-- TEXT SHOWN follows --

Three months ended September 30, 2008 vs. three months ended September 30,
2007
The increase in revenues is primarily due to higher production revenues at
Exploration & Production resulting from both higher net realized average prices
and increased production volumes sold. Midstream also experienced higher natural
gas liquid (NGL) and olefin production revenues due primarily to higher prices,
partially offset by lower volumes.
The increase in costs and operating expenses is primarily due to higher costs
associated with our NGL and olefin production businesses at Midstream. Higher
depreciation, depletion and amortization and higher operating taxes at
Exploration & Production also contributed to our increased expenses.
The increase in selling, general and administrative expenses (SG&A) primarily
includes the impact of higher staffing and compensation at Exploration &
Production in support of increased operational activities.
Other income - net within operating income in third-quarter 2008 includes a
gain of $10 million on the sale of certain south Texas assets at Gas Pipeline
and $8 million of net gains on foreign currency exchanges at Midstream. These
gains are partially offset by a $14 million impairment of certain natural gas
producing properties at Exploration & Production.
Other income - net within operating income in third-quarter 2007 includes
income of $12 million associated with a payment received for a terminated firm
transportation agreement on Gas Pipeline's Grays Harbor lateral, partially
offset by $6 million of net losses on foreign currency exchanges at Midstream.
The increase in operating income primarily reflects both higher net realized
average prices and continued strong natural gas production growth at Exploration
& Production.
Management's Discussion and Analysis (Continued)
Interest accrued - net decreased primarily due to increased capitalized
interest resulting from an increased level of capital expenditures.
Additionally, the decrease was impacted by lower interest rates on debt
issuances that occurred late in the fourth quarter 2007 and in the first half of
2008 for which the proceeds were primarily used to retire existing debt bearing
higher interest rates.
The decrease in investing income is due primarily to a $17 million decrease
in interest income largely a result of lower average interest rates in 2008
compared to 2007.
Minority interest in income of consolidated subsidiaries increased primarily
due to the growth in the minority interest holdings of Williams Partners L.P.
and Williams Pipeline Partners L.P.
Provision for income taxes increased primarily due to higher pre-tax income.
See Note 5 of Notes to Consolidated Financial Statements for a discussion of the
effective tax rates compared to the federal statutory rate for both periods.
See Note 3 of Notes to Consolidated Financial Statements for a discussion of
the items in income (loss) from discontinued operations.
Nine months ended September 30, 2008 vs. nine months ended September 30, 2007
The increase in revenues is primarily due to higher production revenues at
Exploration & Production resulting from both higher net realized average prices
and increased production volumes sold. Midstream also experienced higher olefin
production revenues primarily due to higher prices and volumes as well as
increased NGL, olefin and crude marketing and NGL production revenues all due to
higher prices, partially offset by lower volumes. In addition, revenues
increased due to the favorable change in unrealized mark-to-market revenues at
Gas Marketing Services primarily as a result of reduced losses in 2008 from
legacy derivative contracts that are no longer outstanding.

-- TEXT SHOWN concluded --

ASSIGNMENT A:
In the financial discussion, how large was the gain on the sale of certain south Texas assets at Gas Pipeline in third-quarter 2008?

-- SUPPLIED DATA follows --

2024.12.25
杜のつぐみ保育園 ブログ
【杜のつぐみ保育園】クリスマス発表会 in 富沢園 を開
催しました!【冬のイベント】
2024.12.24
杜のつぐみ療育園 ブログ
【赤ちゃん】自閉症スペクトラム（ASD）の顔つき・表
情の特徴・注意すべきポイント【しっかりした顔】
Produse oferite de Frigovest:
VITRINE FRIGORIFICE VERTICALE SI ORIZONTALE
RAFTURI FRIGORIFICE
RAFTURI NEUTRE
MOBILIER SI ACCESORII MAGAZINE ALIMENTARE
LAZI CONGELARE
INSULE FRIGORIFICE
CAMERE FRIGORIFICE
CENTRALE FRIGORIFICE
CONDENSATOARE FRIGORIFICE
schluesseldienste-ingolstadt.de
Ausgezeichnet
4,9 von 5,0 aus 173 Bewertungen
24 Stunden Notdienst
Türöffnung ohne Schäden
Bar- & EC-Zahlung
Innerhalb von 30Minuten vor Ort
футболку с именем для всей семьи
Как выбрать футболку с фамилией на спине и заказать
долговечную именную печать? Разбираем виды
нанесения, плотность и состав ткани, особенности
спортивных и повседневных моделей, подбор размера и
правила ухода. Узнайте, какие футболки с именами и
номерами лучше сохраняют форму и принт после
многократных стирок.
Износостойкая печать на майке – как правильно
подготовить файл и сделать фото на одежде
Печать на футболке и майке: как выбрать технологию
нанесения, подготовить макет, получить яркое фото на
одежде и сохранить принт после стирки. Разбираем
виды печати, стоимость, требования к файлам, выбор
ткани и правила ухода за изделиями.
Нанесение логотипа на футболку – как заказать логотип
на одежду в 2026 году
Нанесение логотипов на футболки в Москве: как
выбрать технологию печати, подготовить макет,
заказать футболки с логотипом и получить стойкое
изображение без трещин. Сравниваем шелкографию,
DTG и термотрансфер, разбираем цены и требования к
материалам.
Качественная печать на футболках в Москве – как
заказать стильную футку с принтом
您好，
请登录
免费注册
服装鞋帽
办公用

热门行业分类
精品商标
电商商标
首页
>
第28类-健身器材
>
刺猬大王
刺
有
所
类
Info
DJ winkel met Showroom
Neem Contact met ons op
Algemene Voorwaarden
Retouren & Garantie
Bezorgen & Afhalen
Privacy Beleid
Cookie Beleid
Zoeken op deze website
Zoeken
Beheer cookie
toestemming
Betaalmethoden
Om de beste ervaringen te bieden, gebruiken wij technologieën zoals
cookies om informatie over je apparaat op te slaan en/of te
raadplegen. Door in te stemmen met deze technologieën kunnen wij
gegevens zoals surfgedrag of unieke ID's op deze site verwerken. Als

-- SUPPLIED DATA concluded --

ASSIGNMENT B:
Recast the records from their first line through the line containing "Как выбрать футболку" as a Markdown table with the columns Row and Line, numbering the rows and leaving out blank lines.

WORKED SOLUTION A:
$10 million

WORKED SOLUTION B:
| Row | Line |
|---|---|
| 1 | 2024.12.25 |
| 2 | 杜のつぐみ保育園 ブログ |
| 3 | 【杜のつぐみ保育園】クリスマス発表会 in 富沢園 を開 |
| 4 | 催しました!【冬のイベント】 |
| 5 | 2024.12.24 |
| 6 | 杜のつぐみ療育園 ブログ |
| 7 | 【赤ちゃん】自閉症スペクトラム（ASD）の顔つき・表 |
| 8 | 情の特徴・注意すべきポイント【しっかりした顔】 |
| 9 | Produse oferite de Frigovest: |
| 10 | VITRINE FRIGORIFICE VERTICALE SI ORIZONTALE |
| 11 | RAFTURI FRIGORIFICE |
| 12 | RAFTURI NEUTRE |
| 13 | MOBILIER SI ACCESORII MAGAZINE ALIMENTARE |
| 14 | LAZI CONGELARE |
| 15 | INSULE FRIGORIFICE |
| 16 | CAMERE FRIGORIFICE |
| 17 | CENTRALE FRIGORIFICE |
| 18 | CONDENSATOARE FRIGORIFICE |
| 19 | schluesseldienste-ingolstadt.de |
| 20 | Ausgezeichnet |
| 21 | 4,9 von 5,0 aus 173 Bewertungen |
| 22 | 24 Stunden Notdienst |
| 23 | Türöffnung ohne Schäden |
| 24 | Bar- & EC-Zahlung |
| 25 | Innerhalb von 30Minuten vor Ort |
| 26 | футболку с именем для всей семьи |
| 27 | Как выбрать футболку с фамилией на спине и заказать |